What to Watch: A Bunch of Brunch and the Premieres of Triple G’s Triple D Tournament and Worst Cooks in America

Jason DeCrow, © 2016, Television Food Network, G.P. All Rights Reserved
It’s time to say sayonara to 2016, and what better way to start the New Year than with some fresh new recipes from your favorite Food Network chefs? This weekend it’s all about brunch and Saturday morning the co-hosts on The Kitchen are cooking with champagne. In addition to Sparkling Parfaits, they’re making a Pancake “Cake” with Sparkling Strawberries (pictured) and Geoffrey Zakarian is serving his Resolution Resolved champagne cocktail. Then Valerie Bertinelli is making savory breakfast favorites for dinner, Nancy Fuller is hosting brunch with a build-your-own Bloody Mary Bar and Bobby Flay is making a brunch menu inspired by the flavors of Italy.
On Sunday night, Guy Fieri is rounding up 16 of his favorite DDD chefs for a five part Flavortown tournament and Anne Burrell and Rachael Ray are back in Boot Camp to try and turn some of the Worst Cooks in America into culinary masterminds.

Jason DeCrow, © 2016, Television Food Network, G.P. All Rights Reserved
The Kitchen: Champagne Brunch – Saturday, Dec. 31 at 11a|10c
The Kitchen is ringing in the New Year with a Champagne brunch featuring Marcela Valladolid's Mushroom, Sausage and Gruyere Strata and Sparkling Parfaits. Cookbook author Jenny Rosenstrach stops by to celebrate with New Year's Pancakes. Jeff Mauro and Sunny Anderson create a toast bar that's perfect for a lazy brunch, and they all celebrate a fresh start to the year with Geoffrey Zakarian's Resolution Resolved cocktail.
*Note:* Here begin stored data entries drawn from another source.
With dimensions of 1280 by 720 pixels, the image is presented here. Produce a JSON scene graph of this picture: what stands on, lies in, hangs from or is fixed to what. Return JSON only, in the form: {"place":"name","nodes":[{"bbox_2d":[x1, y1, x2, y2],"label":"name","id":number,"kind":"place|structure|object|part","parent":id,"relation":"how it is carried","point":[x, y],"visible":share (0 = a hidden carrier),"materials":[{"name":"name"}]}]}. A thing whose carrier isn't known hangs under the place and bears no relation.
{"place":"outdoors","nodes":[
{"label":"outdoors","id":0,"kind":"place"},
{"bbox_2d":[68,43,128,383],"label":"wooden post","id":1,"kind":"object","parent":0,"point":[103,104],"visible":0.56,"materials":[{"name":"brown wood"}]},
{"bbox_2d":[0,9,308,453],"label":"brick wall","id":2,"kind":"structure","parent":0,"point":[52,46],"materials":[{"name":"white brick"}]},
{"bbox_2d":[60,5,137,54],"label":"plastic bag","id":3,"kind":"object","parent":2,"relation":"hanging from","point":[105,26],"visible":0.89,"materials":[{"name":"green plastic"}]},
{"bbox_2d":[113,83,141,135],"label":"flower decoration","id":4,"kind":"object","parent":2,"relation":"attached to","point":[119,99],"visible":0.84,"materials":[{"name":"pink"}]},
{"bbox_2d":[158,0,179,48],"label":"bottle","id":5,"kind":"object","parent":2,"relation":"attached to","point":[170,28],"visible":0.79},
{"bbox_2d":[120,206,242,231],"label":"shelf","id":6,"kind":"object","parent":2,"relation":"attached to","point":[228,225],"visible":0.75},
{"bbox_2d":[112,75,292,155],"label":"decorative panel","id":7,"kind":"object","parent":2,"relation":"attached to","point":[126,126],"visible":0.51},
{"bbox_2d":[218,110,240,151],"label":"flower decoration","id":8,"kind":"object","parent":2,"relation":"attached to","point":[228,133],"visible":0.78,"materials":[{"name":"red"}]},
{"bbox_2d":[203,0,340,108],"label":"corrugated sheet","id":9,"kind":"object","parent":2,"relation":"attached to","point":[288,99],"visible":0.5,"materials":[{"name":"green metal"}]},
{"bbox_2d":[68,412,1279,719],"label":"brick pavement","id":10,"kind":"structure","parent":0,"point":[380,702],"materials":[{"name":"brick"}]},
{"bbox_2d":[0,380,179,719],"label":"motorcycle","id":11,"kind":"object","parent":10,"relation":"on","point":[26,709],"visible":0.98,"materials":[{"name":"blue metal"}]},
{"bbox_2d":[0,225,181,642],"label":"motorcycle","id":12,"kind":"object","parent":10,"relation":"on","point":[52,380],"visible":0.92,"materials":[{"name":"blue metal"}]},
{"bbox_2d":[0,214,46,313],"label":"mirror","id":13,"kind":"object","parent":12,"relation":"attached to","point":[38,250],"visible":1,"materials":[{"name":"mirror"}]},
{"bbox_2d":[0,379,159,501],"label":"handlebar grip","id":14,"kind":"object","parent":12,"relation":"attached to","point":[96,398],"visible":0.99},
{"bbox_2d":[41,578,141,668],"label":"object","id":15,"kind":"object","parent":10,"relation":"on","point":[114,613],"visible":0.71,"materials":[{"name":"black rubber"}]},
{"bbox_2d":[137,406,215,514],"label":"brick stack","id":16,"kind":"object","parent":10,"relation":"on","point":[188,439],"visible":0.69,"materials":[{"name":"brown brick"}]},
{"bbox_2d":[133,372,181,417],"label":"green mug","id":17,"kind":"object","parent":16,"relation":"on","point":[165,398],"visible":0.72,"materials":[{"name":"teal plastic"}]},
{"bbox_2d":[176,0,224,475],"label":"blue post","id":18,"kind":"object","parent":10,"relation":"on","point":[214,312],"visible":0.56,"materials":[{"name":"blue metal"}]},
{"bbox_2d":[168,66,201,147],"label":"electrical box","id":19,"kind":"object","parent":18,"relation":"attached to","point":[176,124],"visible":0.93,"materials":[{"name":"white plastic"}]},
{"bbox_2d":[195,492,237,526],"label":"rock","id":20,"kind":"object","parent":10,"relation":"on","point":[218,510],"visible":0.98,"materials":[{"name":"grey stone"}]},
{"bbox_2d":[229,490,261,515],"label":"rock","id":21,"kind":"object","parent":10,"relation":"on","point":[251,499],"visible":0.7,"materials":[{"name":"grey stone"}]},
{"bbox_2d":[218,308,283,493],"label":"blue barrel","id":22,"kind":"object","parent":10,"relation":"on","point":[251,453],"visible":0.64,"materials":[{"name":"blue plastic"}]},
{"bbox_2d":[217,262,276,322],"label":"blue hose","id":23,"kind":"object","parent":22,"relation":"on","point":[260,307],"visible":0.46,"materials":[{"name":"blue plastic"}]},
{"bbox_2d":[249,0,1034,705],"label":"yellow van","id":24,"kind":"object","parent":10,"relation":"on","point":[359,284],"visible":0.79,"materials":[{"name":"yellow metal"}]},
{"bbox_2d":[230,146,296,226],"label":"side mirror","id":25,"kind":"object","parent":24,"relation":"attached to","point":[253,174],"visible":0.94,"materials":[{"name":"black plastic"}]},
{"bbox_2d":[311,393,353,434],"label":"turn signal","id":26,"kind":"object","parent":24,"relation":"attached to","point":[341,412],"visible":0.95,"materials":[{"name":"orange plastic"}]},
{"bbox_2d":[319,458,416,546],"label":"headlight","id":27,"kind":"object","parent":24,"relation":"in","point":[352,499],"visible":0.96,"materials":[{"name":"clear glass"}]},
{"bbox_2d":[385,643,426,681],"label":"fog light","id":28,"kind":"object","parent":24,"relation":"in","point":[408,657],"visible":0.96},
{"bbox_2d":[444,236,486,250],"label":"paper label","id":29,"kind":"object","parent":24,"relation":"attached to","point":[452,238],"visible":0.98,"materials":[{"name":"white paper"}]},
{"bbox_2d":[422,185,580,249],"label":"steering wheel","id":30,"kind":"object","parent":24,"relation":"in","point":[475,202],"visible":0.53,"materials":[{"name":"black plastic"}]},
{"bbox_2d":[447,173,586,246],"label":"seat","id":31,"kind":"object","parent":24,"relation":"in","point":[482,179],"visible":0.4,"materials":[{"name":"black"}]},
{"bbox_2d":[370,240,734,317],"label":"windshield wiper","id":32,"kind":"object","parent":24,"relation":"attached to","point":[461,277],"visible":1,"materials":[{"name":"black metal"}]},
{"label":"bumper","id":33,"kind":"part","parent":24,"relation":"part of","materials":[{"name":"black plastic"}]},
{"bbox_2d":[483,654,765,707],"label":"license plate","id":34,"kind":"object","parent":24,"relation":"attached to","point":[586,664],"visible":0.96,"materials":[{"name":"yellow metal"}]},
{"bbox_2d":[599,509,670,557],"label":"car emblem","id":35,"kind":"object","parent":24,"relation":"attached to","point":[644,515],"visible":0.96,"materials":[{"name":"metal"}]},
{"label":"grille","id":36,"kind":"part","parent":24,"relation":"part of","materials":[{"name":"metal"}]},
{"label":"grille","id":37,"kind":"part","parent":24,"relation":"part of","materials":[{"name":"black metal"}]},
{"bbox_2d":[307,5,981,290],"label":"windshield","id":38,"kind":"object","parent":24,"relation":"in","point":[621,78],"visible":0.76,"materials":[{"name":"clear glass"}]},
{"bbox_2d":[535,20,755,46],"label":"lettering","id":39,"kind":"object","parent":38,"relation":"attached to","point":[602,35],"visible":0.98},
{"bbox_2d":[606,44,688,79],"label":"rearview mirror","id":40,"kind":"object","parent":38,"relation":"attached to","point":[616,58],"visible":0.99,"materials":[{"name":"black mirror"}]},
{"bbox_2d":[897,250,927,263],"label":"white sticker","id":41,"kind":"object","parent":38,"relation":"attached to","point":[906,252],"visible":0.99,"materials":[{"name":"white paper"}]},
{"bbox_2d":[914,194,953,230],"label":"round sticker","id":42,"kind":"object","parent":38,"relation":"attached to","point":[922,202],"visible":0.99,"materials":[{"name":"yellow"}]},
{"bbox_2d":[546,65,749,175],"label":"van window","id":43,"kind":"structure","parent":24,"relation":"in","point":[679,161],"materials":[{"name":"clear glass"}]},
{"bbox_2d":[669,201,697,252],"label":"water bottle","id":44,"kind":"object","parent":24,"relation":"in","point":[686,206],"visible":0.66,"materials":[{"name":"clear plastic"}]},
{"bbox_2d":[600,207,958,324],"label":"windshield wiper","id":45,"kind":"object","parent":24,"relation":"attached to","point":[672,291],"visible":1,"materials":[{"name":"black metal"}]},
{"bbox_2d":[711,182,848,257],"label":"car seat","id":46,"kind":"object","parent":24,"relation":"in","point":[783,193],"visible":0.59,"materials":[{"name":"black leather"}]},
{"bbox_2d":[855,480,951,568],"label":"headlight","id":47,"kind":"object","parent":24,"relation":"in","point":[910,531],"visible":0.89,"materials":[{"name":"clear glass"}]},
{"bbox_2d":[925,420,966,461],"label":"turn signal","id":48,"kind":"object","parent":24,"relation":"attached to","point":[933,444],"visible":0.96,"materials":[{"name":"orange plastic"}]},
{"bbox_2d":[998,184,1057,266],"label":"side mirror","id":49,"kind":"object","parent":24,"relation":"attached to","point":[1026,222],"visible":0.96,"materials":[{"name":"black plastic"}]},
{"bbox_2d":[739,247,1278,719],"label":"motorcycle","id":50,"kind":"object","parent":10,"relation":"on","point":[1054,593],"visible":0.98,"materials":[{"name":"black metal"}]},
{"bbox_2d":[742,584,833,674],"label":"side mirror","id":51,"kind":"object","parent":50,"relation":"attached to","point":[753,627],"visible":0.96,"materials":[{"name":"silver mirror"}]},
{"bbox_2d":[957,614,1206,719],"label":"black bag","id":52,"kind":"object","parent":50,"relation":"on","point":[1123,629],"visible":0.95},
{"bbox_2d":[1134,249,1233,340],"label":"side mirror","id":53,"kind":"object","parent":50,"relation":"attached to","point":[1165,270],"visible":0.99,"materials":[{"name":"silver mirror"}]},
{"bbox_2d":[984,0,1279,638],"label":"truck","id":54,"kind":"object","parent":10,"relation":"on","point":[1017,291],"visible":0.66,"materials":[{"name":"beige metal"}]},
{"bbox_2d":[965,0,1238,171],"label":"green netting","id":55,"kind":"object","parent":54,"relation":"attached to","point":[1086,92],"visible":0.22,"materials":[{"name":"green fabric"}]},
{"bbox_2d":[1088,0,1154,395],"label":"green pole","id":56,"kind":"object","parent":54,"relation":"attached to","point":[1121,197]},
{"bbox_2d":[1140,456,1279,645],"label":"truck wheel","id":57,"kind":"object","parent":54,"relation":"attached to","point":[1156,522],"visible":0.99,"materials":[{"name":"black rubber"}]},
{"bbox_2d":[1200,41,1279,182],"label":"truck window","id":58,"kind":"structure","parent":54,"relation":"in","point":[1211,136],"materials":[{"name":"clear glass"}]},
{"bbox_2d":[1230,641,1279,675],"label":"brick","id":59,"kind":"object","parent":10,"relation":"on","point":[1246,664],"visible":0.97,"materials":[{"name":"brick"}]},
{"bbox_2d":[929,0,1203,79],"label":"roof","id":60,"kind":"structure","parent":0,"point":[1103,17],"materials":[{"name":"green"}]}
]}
Valerie’s Home Cooking: Jet Lag Dinner – Saturday, Dec. 31 at 12|11c
After a week of non-stop travel, Valerie isn't sure what time zone she's in, so she decides a sweet and savory breakfast-for-dinner will make a nice homecoming to share with her husband, Tom. For her "What Time Is It?" menu, Valerie’s making “Everything” Savory Potato Waffles with Smoked Salmon (pictured), Watercress and Citrus Salad, a Dutch Baby Pancake with Raspberry-Orange Coulis and a refreshingly delicious Grapefruitini.

Farmhouse Rules: Open House Brunch – Sunday, Jan. 1 at 11:30a|10:30c
After a busy holiday season, Nancy can't stop entertaining. She's hosting a big open house and serving brunch for all her friends, complete with a build-your-own Bloody Mary Bar, Shrimp Cocktail with Remoulade Sauce (pictured) and a Country Ham Breakfast Casserole with Hash Brown Cakes with Dill Sour Cream. She also shares a few of her can't-miss entertaining tricks along the way.

Liz Ligon, Liz Ligon
Brunch @ Bobby’s: Inspired by Italy – Sunday, Jan. 1 at 12:30|11:30c
Bobby makes an Italian-inspired brunch for his Naples-born friend, Cooking Channel's Laura Vitale. He puts his spin on everyone's favorite Italian dish with Breakfast Pizza with Zucchini Pesto, Provolone, Smoked Ricotta and Olive Oil Fried Egg (pictured). He adds freshness with Wild Dandelion Greens with Shaved Fennel and Lemon-Honey Vinaigrette, and Laura sweetens things up with Graffe Napoletane, also known as Neapolitan doughnuts. To end, he balances the richness of the meal with a Campari Sanguinea.

David Moir
Guy’s Grocery Games: Diners, Drive-Ins and Dives Tournament 2: Part 1 – Sunday, Jan. 1 at 8|7c
Sixteen of the best DDD chefs are competing in Flavortown for another epic Diners, Drive-Ins and Dives Tournament. Four chefs kick things off by making a belly-busting lunch despite the express lane's seven item limit. Next, making surf and turf is tough when the Food Wheel hands them a high-priced turf item and a low-priced surf item. Finally, the last two DDD chefs must take their taste buds on a road trip to determine which regional version of burgers and fries they'll be whipping up.

Jason DeCrow, © 2016, Television Food Network, G.P. All Rights Reserved.
Worst Cooks in America: A Decade of Dish-asters – Sunday, Jan. 1 at 9|8c
The new recruits enter boot camp with dreams of becoming great chefs, but their dreams become nightmares when they see photos of their culinary failures mounted on their stations. To start off, mentors Anne and Rachael have the recruits cook their signature dishes so that they can assess their skills in the kitchen. Then, the recruits dive headfirst into a main dish challenge where they must cook shrimp and live lobster. The recruits with the least successful dishes on each team will be sent home.